* _WRITTEN EXERCISE 1_:
Answer these questions from the forum thread on Sharia law in Egypt:
(a) According to lostsheep's former economics professor, what are stats like?
(b) What figure does DeadGuy give for Egypt's population?
(c) How long does DeadGuy say it would take to get rid of the outcomes of the current regime's mess, even under a secular successor?

* _READING PASSAGE_:
=-=-=
# Sharia Law in Egypt



## lostsheep (Jan 24, 2011)

Found this graph on Egypt accidentally from this article on Turkey.
Is several years old but if look at the graph at bottom of page 
regarding Egypt's view on Shariah Law it is a bit disconcerting.

Turks at Odds Over Islamic Law


----------



## MaidenScotland (Jun 6, 2009)

lostsheep said:


> Found this graph on Egypt accidentally from this article on Turkey.
> Is several years old but if look at the graph at bottom of page
> regarding Egypt's view on Shariah Law it is a bit disconcerting.
> 
> Turks at Odds Over Islamic Law




Of course stats can say anything that you want them to say.
Who did they ask?
Did they ask when they were at the mosque?
Did they ask in front of others?
Did they ask with a local interpreter?

All things that should be taken into consideration


----------



## lostsheep (Jan 24, 2011)

MaidenScotland said:


> Of course stats can say anything that you want them to say.
> Who did they ask?
> Did they ask when they were at the mosque?
> Did they ask in front of others?
> ...


Once had an economics professor who said stats are like a bikini. 
What they reveal is exciting but what they cover up is essential.

Will agree fully all things need to be taken into account. However even though
the article and poll is several years old and was more about Turkey there is
still probably an element of truth and validity to that poll.


----------



## MaidenScotland (Jun 6, 2009)

lostsheep said:


> Once had an economics professor who said stats are like a bikini.
> What they reveal is exciting but what they cover up is essential.
> 
> Will agree fully all things need to be taken into account. However even though
> ...




I find in the middle east they tend to tell you what they think you want to hear


----------



## DeadGuy (Jan 22, 2010)

Egypt’s population exceeds 80 million, I can assure you that at least 80% of those +80 would approve applying Sharia without any kind of hesitation if a poll was taken right now.

The population in here had to go through years of organized, well planned abuse, there are MANY aspects of that abuse, but for me the most important factor was ruining the educational system on purpose, leaving the majority of the population in a state that the word disfigured would be the best way to describe 

Even if the next “regime” was to be a secular one, it will take at least 2 or 3 generations to get rid of the outcomes of the mess that’s been caused by the current “regime” in here


----------
=-=-=
* _WRITTEN EXERCISE 2_:
Copy out the records again without change, starting with the line that contains "state / province: Durango" and going on through the end of the records.
=-=-=
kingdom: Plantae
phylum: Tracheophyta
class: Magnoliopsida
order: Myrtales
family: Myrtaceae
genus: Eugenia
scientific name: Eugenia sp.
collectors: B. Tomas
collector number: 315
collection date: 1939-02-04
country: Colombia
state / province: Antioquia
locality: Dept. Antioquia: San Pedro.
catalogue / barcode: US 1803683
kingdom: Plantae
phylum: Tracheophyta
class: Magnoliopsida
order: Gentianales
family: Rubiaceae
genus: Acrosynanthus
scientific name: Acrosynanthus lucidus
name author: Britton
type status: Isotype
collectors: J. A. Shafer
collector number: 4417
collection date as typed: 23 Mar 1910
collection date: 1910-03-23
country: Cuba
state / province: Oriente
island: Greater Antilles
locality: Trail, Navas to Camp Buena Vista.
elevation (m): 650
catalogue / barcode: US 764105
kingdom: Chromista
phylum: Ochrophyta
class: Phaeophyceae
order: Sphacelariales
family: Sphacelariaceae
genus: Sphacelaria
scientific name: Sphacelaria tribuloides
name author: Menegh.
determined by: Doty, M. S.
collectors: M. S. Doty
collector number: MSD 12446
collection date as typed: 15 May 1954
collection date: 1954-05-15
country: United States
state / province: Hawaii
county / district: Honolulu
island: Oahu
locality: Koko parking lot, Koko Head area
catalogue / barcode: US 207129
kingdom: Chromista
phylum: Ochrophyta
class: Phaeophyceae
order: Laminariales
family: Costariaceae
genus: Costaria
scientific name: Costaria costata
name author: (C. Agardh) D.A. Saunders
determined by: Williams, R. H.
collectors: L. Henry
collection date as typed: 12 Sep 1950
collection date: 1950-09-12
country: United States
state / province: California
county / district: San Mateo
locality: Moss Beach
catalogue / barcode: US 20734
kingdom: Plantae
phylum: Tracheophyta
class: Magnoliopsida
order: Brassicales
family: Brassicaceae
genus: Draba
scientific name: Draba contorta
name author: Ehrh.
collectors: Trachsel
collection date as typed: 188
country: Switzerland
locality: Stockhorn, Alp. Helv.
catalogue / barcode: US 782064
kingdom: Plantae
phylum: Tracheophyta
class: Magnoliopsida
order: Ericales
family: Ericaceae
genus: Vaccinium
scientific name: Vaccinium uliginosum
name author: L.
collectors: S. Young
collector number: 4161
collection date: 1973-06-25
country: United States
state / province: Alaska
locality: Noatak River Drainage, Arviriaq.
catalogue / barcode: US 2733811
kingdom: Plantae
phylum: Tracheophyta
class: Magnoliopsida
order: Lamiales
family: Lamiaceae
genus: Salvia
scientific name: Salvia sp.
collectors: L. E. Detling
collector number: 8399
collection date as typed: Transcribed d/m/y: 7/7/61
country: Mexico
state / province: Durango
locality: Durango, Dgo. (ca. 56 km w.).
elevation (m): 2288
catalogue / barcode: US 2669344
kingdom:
=-=-=
* _ANSWER 1_:
(a) A bikini.
(b) More than 80 million.
(c) At least 2 or 3 generations.

* _ANSWER 2_:
state / province: Durango
locality: Durango, Dgo. (ca. 56 km w.).
elevation (m): 2288
catalogue / barcode: US 2669344
kingdom:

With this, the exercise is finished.